Forse siamo andati sul tecnico, ma tutto questo è servito per spiegare che tali cicloni non hanno proprio bisogno dei tropici per formarsi, tant’è vero che si formano anche sul Mediterraneo. Strutture paragonabili nei risultati si formano anche su acque fredde, magari alle latitudini polari degli oceani, e si chiamano “polar lows”. Chissà che non ci sia qualcuno che parla di “tropicalizzazione” dei mari artici?
Ma alla fine, si è formato il ciclone simil-tropicale il 13 ottobre? I cumulonembi non sono riusciti ad organizzarsi completamente attorno al minimo e a formare un occhio spettacolare come in altri casi. Ad ogni modo, le coste algerine sono state investite dal ciclone alla scala sub-sinottica e nella stazione costiera di Bejaia si sono registrate raffiche fino a 110 km/h; valori alti, non c’è dubbio, ma ben lontani dai valori simili che si trovano nei cicloni tropicali nel vento medio e non in una “semplice” raffica.
Ancora sui mari chiusi.
Il mio punto è che, in molti casi, il fatto che il mare sia chiuso, come il golfo di Campeche, non ha molta importanza, quanto la massa d’aria che è lì situata (e la prodondità dello strato caldo di acqua).
Il golfo di Campeche è alimentato dall’aria che ha viaggiato per tutto l’oceano tropicale e riesce quindi a sostenere la formazione di cicloni anche fino alla categoria superiore.
Il Mediterraneo, invece, è alimentato più che altro da aria desertica, se questa arriva dalle latitudini inferiori.
Quindi, il mare chiuso è sì importante perchè la terraferma è troppo vicina ma è anche il tipo di terraferma vicina che incide molto. E in questo credo che il Med sia unico.

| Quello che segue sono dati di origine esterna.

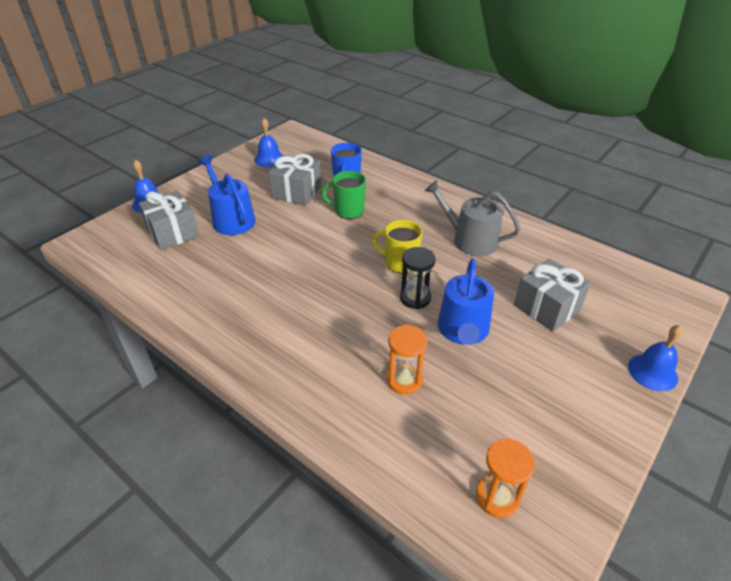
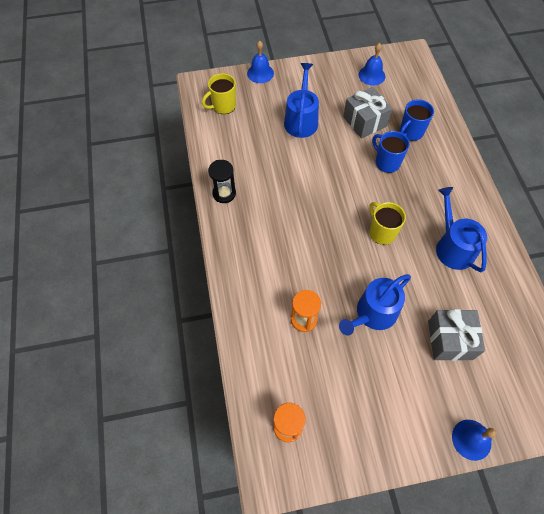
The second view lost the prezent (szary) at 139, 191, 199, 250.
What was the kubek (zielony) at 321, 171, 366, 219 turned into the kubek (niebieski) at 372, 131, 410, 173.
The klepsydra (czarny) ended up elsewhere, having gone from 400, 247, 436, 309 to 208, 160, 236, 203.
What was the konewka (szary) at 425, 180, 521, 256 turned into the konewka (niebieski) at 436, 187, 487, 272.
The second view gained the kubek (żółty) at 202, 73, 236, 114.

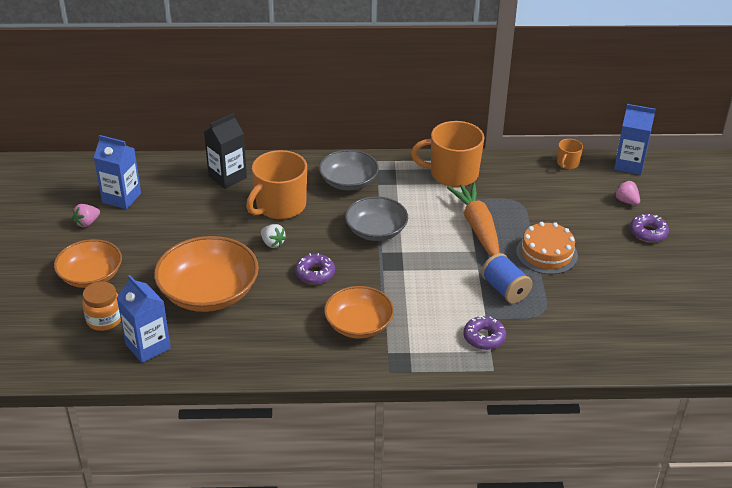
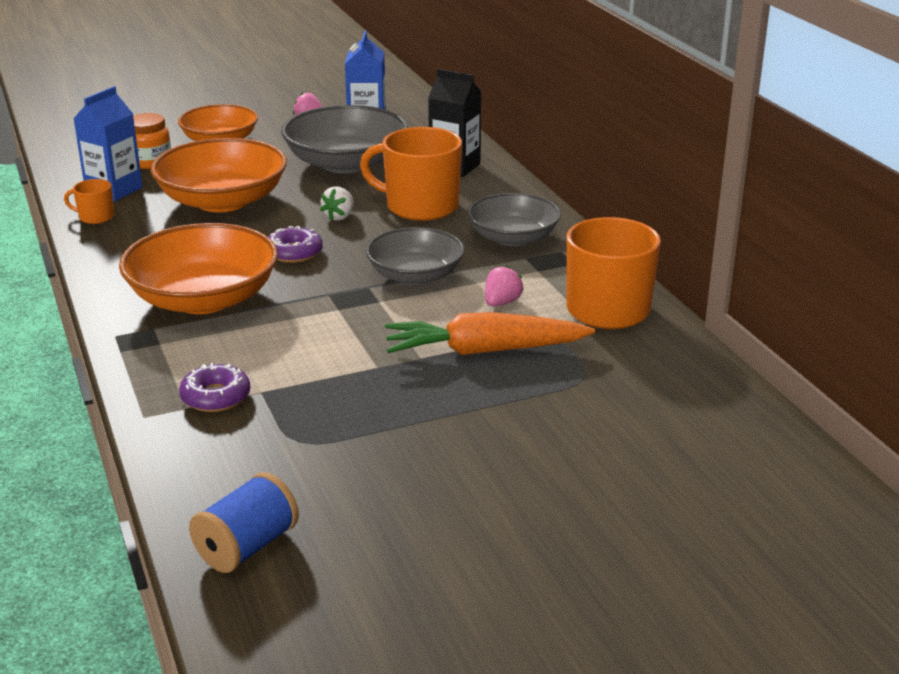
The size of the miska (pomarańczowy) at 324, 286, 394, 338 changed by a factor of 1.52.
The marchewka (pomarańczowy) at 447, 182, 500, 256 ended up facing another way, 150 degrees counterclockwise from before.
The szpulka (niebieski) ended up elsewhere, having gone from 481, 253, 533, 304 to 189, 472, 299, 573.
The second view lost the tort (pomarańczowy) at 516, 222, 578, 274.
The kubek (pomarańczowy) ended up elsewhere, having gone from 557, 139, 583, 169 to 64, 179, 114, 224.
The second view lost the karton mleka (niebieski) at 614, 104, 656, 175.
The truskawka (różowy) ended up elsewhere, having gone from 614, 180, 640, 205 to 485, 265, 524, 306.
The second view lost the donut (fioletowy) at 630, 214, 669, 242.
The second view gained the miska (szary) at 281, 105, 408, 174.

Riguardo invece il numero dei mini vortici trattati dall’NHC, guarda che cosa ha da dire Landsea proprio a partire dal 2000:
Abstract
Records of Atlantic basin tropical cyclones (TCs) since the late nineteenth century indicate a very large upward trend in storm frequency. This increase in documented TCs has been previously interpreted as resulting from anthropogenic climate change. However, improvements in observing and recording practices provide an alternative interpretation for these changes: recent studies suggest that the number of potentially missed TCs is sufficient to explain a large part of the recorded increase in TC counts. This study explores the influence of another factor—TC duration—on observed changes in TC frequency, using a widely used Atlantic hurricane database (HURDAT). It is found that the occurrence of short-lived storms (duration of 2 days or less) in the database has increased dramatically, from less than one per year in the late nineteenth–early twentieth century to about five per year since about 2000, while medium- to long-lived storms have increased little, if at all. Thus, the previously documented increase in total TC frequency since the late nineteenth century in the database is primarily due to an increase in very short-lived TCs.
The authors also undertake a sampling study based upon the distribution of ship observations, which provides quantitative estimates of the frequency of missed TCs, focusing just on the moderate to long-lived systems with durations exceeding 2 days in the raw HURDAT. Upon adding the estimated numbers of missed TCs, the time series of moderate to long-lived Atlantic TCs show substantial multidecadal variability, but neither time series exhibits a significant trend since the late nineteenth century, with a nominal decrease in the adjusted time series.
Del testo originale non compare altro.